In her stories, Lispector writes about, among many things: a chicken who lays an egg; an octogenarian’s sexual desire; an ontological alarm clock; a pygmy woman from equatorial Africa; an encounter between a bourgeois woman and a homeless man; a woman’s search for carnage at the Zoological Gardens. She can be philosophically grand—“What matter am I made of in which elements and foundations for a thousand other lives mingle but never merge? I go down every path and still none is mine”—but mostly dwells in the philosophically mundane: “Something uneasy was happening. Then she saw: the blind man was chewing gum.” Among the earlier stories’ dominant themes is the discombobulation of young women as they realize they must learn to exist in a man’s world: “Little by little I was adapting,” she writes in “Jimmy and I,” “to his elongated head.”
In the middle and later stories, Lispector focuses on the female condition from a more mature perspective: “She’d been married for twelve years and three hours of freedom had restored her almost entirely to herself: –the first thing to do was to see if things still existed” (“The Escape”); “Would anyone happen to see, in that tiniest point of surprise lodged in the depths of her eyes, would anyone see in that tiniest affronted speck the lack of the children she’d never had?” (“The Imitation of the Rose”). She offers advice: “I would like to tell you that having passions does not mean living beautifully, but rather suffering pointlessly . . . If you cannot free yourself from desiring passions, read novels and adventure stories, for that is also why writers exist” (“Letters to Hermengardo”). She reflects on the writing process: “My entanglement comes from how a carpet is made of so many threads that I can’t resign myself to following just one; my ensnarement comes from how one story is made of many stories” (“The Disasters of Sofia”). Lispector’s similes can be hilarious: “Everyone exchanged polite glances, smiling blindly, abstractedly as if a dog had peed in the room” (“Happy Birthday”); and her metaphors astonishing: “Yet feelings are the water of an instant” (“The Foreign Legion”).

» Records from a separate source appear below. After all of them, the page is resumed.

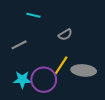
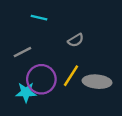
purple circle: (44, 80) -> (41, 79), moved

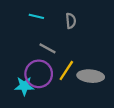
gray semicircle: (76, 40) -> (71, 21), moved, turned -64
gray line: (22, 52) -> (48, 48), moved, turned 56

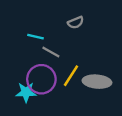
cyan line: (36, 16) -> (35, 37), moved
gray semicircle: (71, 21) -> (76, 22), turned 72

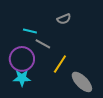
purple circle: (41, 79) -> (22, 59), moved
gray ellipse: (97, 82) -> (82, 82), moved, turned 40

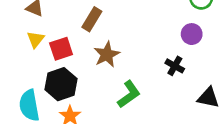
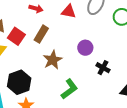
purple circle: (192, 34) -> (85, 48), moved
red square: (61, 49) -> (16, 36), moved, turned -36

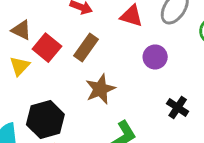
purple circle: (85, 48) -> (155, 57), moved

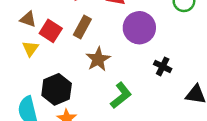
purple circle: (155, 57) -> (139, 28), size x1.6

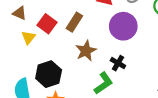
brown triangle: (28, 19) -> (20, 13), moved
black cross: (163, 66) -> (118, 63), moved

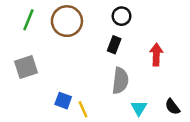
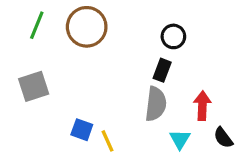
black circle: (122, 16) -> (173, 36), moved
black rectangle: (114, 45) -> (162, 70), moved
red arrow: (156, 55) -> (202, 106), moved

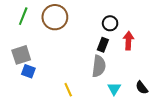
red arrow: (202, 106) -> (128, 41), moved
blue square: (82, 130) -> (28, 71), moved

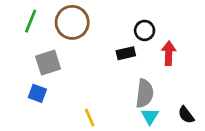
black rectangle: (103, 45) -> (126, 53), moved, turned 56
gray square: (21, 55) -> (48, 63), moved
gray semicircle: (99, 66) -> (145, 93), moved

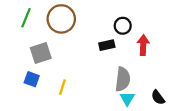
yellow line: (90, 118) -> (62, 87), moved, turned 42

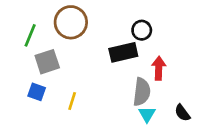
green line: (26, 18) -> (30, 35), moved
black rectangle: (107, 45) -> (123, 52), size x1.5
red arrow: (143, 45) -> (159, 68), moved

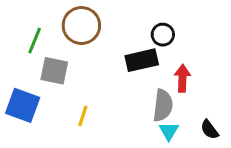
gray square: (47, 62) -> (54, 71), turned 30
blue square: (37, 92) -> (23, 105), moved, size x1.6

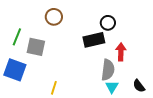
brown circle: (81, 26) -> (54, 17), size x0.7
green line: (35, 41) -> (17, 37), moved
yellow line: (83, 116) -> (54, 88), moved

Much praise is to be heaped on Katrina Dodson for her translation of these stories. She has conveyed in English Lispector’s distorted grammar, syntax, and punctuation, maintaining both the purposefully foreign feeling of the language as well as its odd fluidity and overall command. As a translator myself, I am always intrigued by how inevitable untranslatability is handled. For example, Lispector’s story “A Hope” revolves around the dual significance of the Portuguese word esperança as both “cricket” and “hope.” Dodson handles this tricky problem quite brilliantly.
As Moser writes of Lispector: “Hers is an art that makes us want to know the woman; she is a woman who makes us want to know her art.” Her genius, however, is that as much of herself as she offers in her writing, she remains rigorously unknowable—as we all are. The Complete Stories will make the great Clarice Lispector much more widely unknown.